# This EV article made me laugh!



## Ziggythewiz (May 16, 2010)

I think they're on to something:

“The exciting thing about this car is that the range is pretty much infinite” John Goody, one of the pair explained. “The only thing that restricts the distance is your imagination, and the length of the extension cable you use."

Now if only we could invent some system that would allow the use of longer cables...maybe mounted in or above the road...


----------



## PStechPaul (May 1, 2012)

Using an extension cord, or "tether", is a valid mechanism for power delivery for tractors and mining shovels other vehicles with a limited range and high power requirements. If there were no requirement for speed, infinite range could be achieved with solar power or other means. 

I wonder what sort of drag racing times could be achieved with a tethered racing vehicle that didn't need to carry batteries? And a tethered oval track EV race would be interesting, especially when tethers get tangled.


----------



## Woodsmith (Jun 5, 2008)

PStechPaul said:


> And a tethered oval track EV race would be interesting, especially when tethers get tangled.

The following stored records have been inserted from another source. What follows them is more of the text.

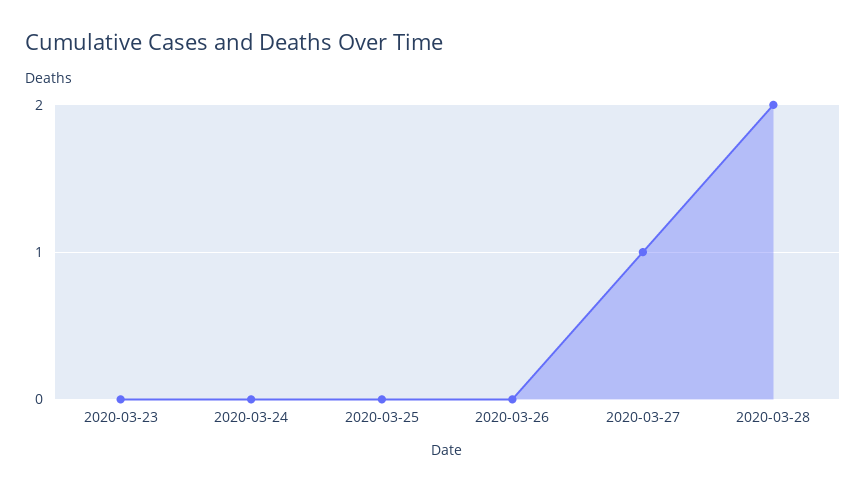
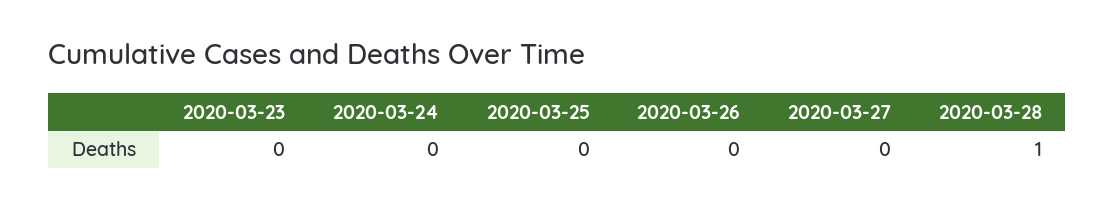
  {
    "2020-03-23": 0,
    "2020-03-24": 0,
    "2020-03-25": 0,
    "2020-03-26": 0,
-   "2020-03-27": 1,
+   "2020-03-27": 0,
-   "2020-03-28": 2
+   "2020-03-28": 1
  }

Nah, this is what you need for oval track racing!


----------



## dragonsgate (May 19, 2012)

I have always loved bumper cars from the first time I saw then as a small child. As for the extension cord design you would need heavier gage cables the farther you drove. Now if we used the bumper car design we could cover all the roads and have a bar going up and touching the ceiling. Also with covered roads everyone could drive with the top down in rainy weather. Another plus would be if someone cut you off you could just ram them.


----------



## Ziggythewiz (May 16, 2010)

dragonsgate said:


> Another plus would be if someone cut you off you could just ram them.

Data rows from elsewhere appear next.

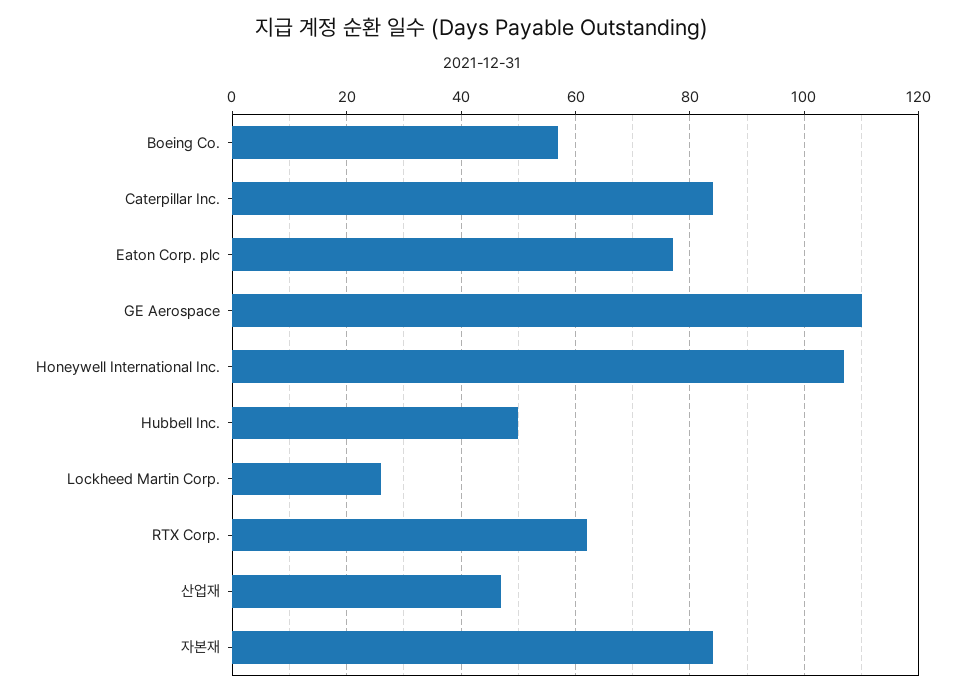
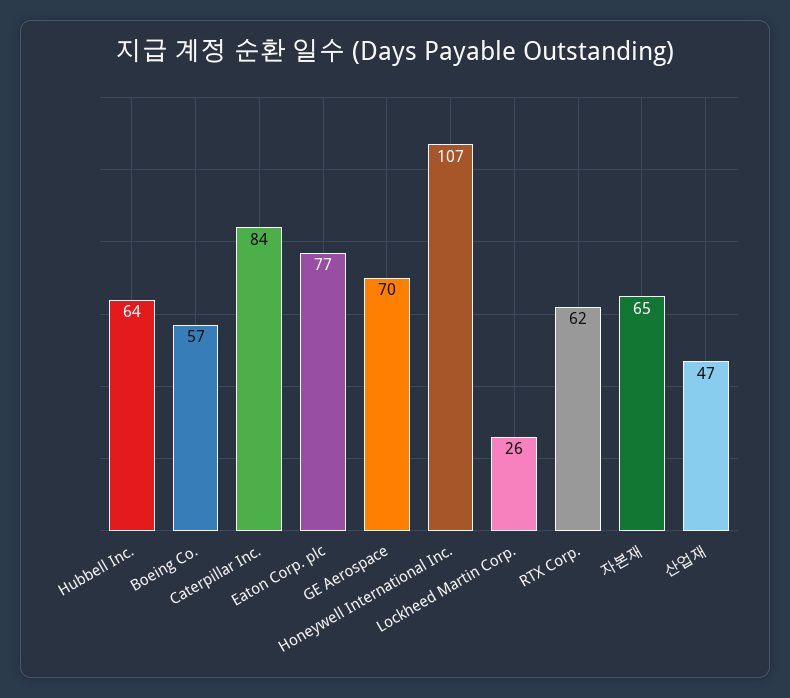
  {
    "Boeing Co.": 57,
    "Caterpillar Inc.": 84,
    "Eaton Corp. plc": 77,
-   "GE Aerospace": 110,
+   "GE Aerospace": 70,
    "Honeywell International Inc.": 107,
-   "Hubbell Inc.": 50,
+   "Hubbell Inc.": 64,
    "Lockheed Martin Corp.": 26,
    "RTX Corp.": 62,
    "산업재": 47,
-   "자본재": 85
+   "자본재": 65
  }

Would be awesome. Take that! You stupid Corolla doing 30 in the fast lane when the speed limit is 40 and everyone does 50.

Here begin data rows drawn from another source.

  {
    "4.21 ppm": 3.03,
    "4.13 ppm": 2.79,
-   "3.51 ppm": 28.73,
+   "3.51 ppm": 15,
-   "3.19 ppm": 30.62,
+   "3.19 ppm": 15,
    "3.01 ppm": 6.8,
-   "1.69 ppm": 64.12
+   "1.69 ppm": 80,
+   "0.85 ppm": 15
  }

I've always wanted paintball guns on my cars. No real damage but I could let them know their incompetence has been noted and everyone else would notice as well.


----------



## PhantomPholly (Aug 20, 2008)

Ziggythewiz said:


> Would be awesome. Take that! You stupid Corolla doing 30 in the fast lane when the speed limit is 40 and everyone does 50.
> 
> I've always wanted paintball guns on my cars. No real damage but I could let them know their incompetence has been noted and everyone else would notice as well.


A man after my own heart - it's like saying to stupid drivers, "Here's your Sign!"


----------



## subcooledheatpump (Mar 5, 2012)

They came to the same conclusion on Top Gear when they did their reviews of the Mitsubishi MiEV and the Nissan Leaf. 

Just give a nice push to the guy who isn't doing the speed limit, and if there were ever to be an accident, just turn off the whole grid so everyone stops


----------